◆ **SUPPLIED DATA**
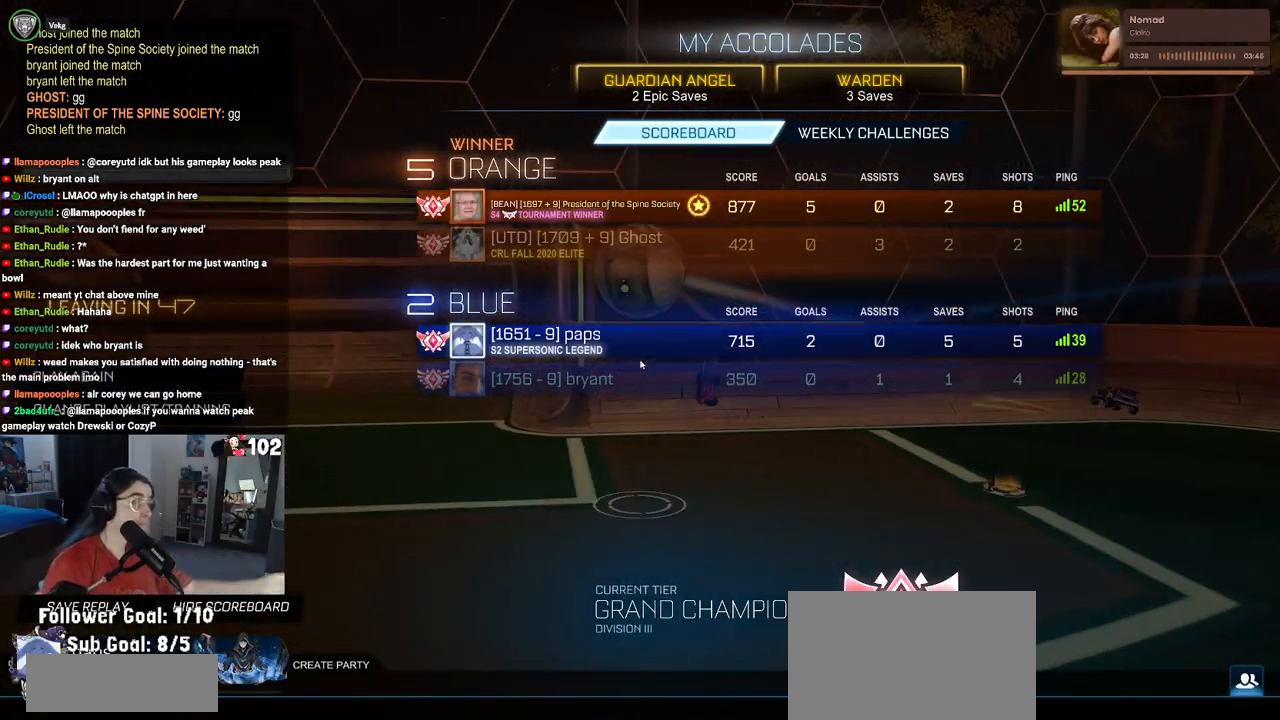
{"buttons": [], "left_stick": "center", "right_stick": "center", "events": []}
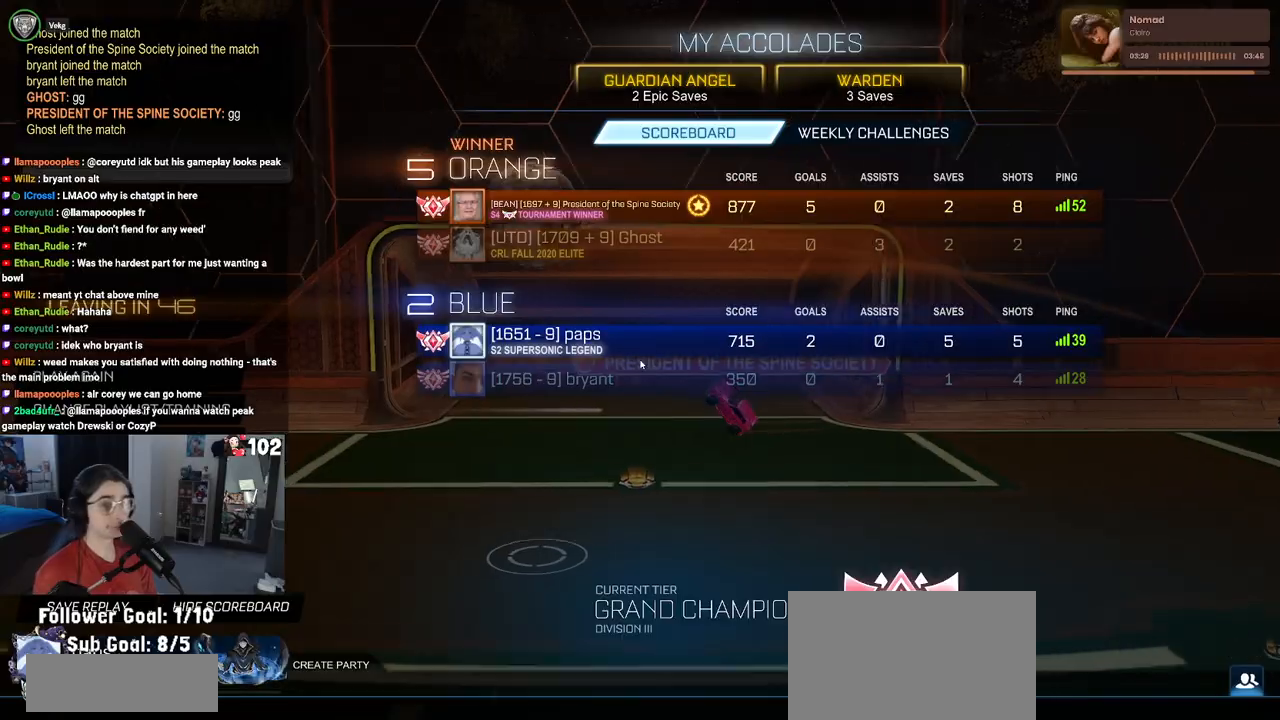
{"buttons": [], "left_stick": "center", "right_stick": "center", "events": [[417, "DPAD_DOWN", "down"], [500, "DPAD_DOWN", "up"]]}
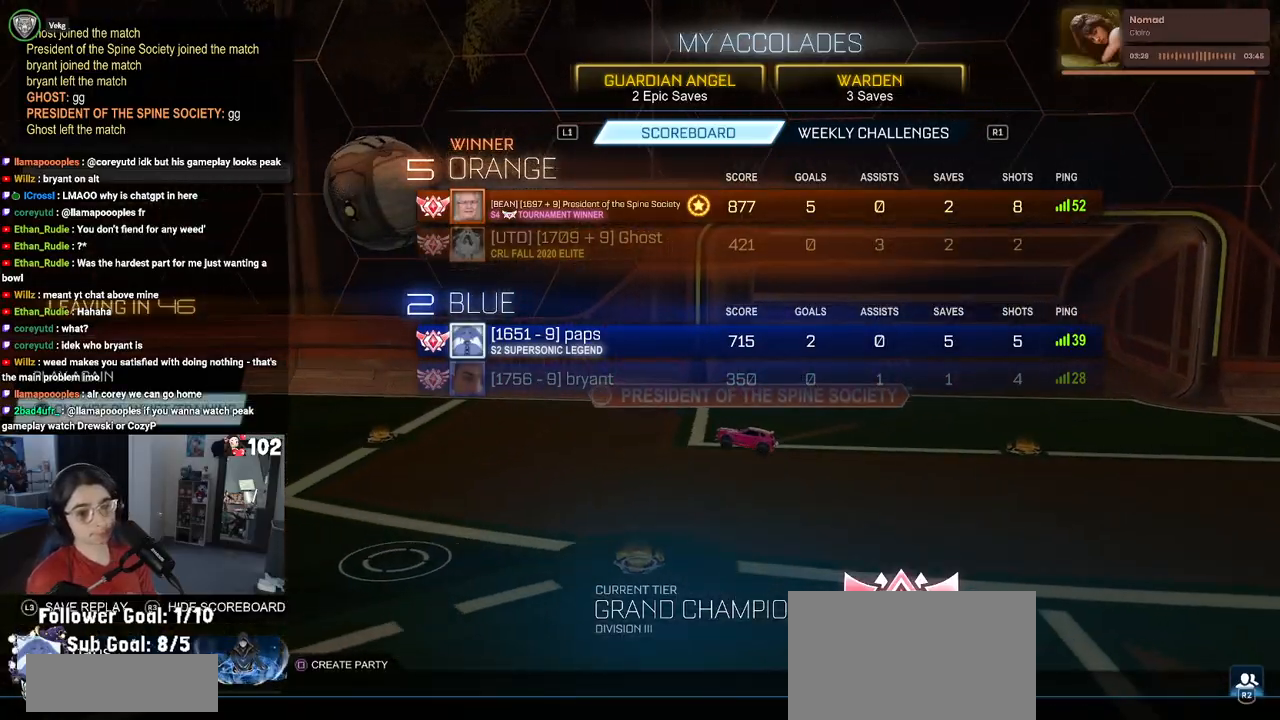
{"buttons": [], "left_stick": "center", "right_stick": "center", "events": [[150, "DPAD_UP", "down"], [267, "CROSS", "down"], [283, "DPAD_UP", "up"], [367, "CROSS", "up"]]}
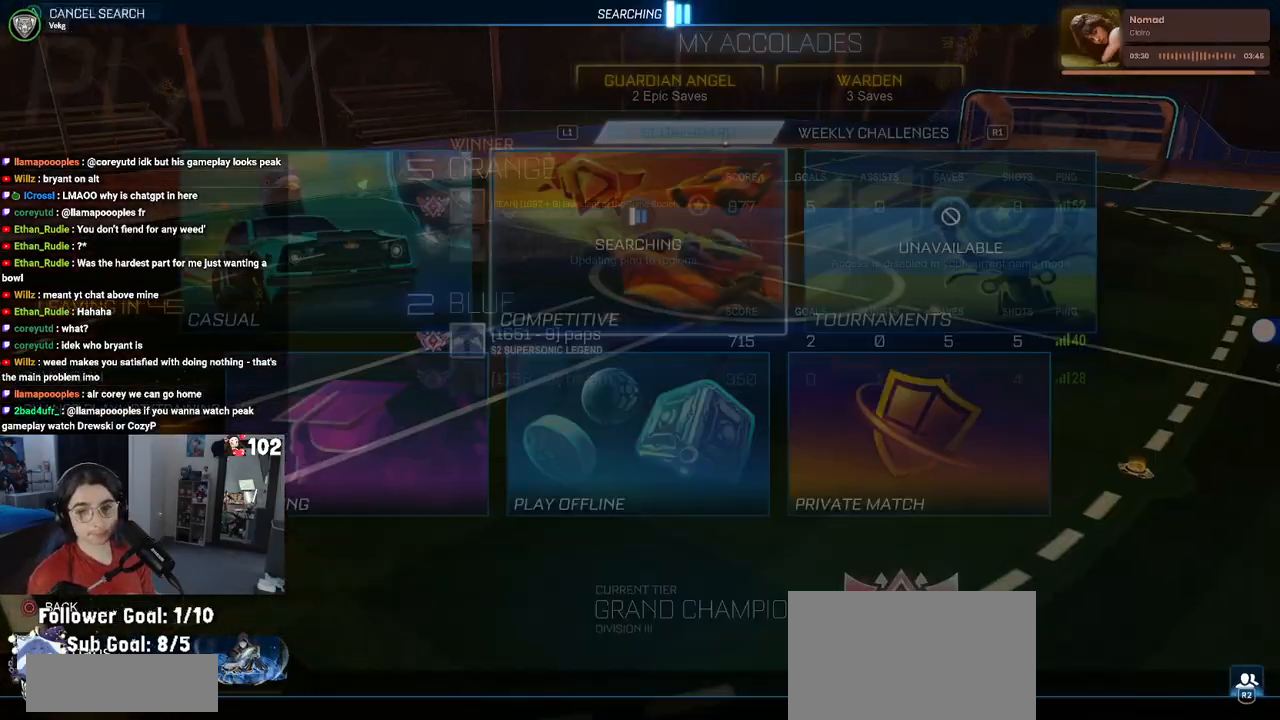
{"buttons": ["CIRCLE"], "left_stick": "center", "right_stick": "center", "events": [[200, "CIRCLE", "down"], [317, "CIRCLE", "up"], [467, "CIRCLE", "down"]]}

◆ **WHAT YOU HAVE TO DO**
Looking through the data above, copy out each line in which the string "down" occurs.

◆ **REPLY**
{"buttons": [], "left_stick": "center", "right_stick": "center", "events": [[417, "DPAD_DOWN", "down"], [500, "DPAD_DOWN", "up"]]}
{"buttons": [], "left_stick": "center", "right_stick": "center", "events": [[150, "DPAD_UP", "down"], [267, "CROSS", "down"], [283, "DPAD_UP", "up"], [367, "CROSS", "up"]]}
{"buttons": ["CIRCLE"], "left_stick": "center", "right_stick": "center", "events": [[200, "CIRCLE", "down"], [317, "CIRCLE", "up"], [467, "CIRCLE", "down"]]}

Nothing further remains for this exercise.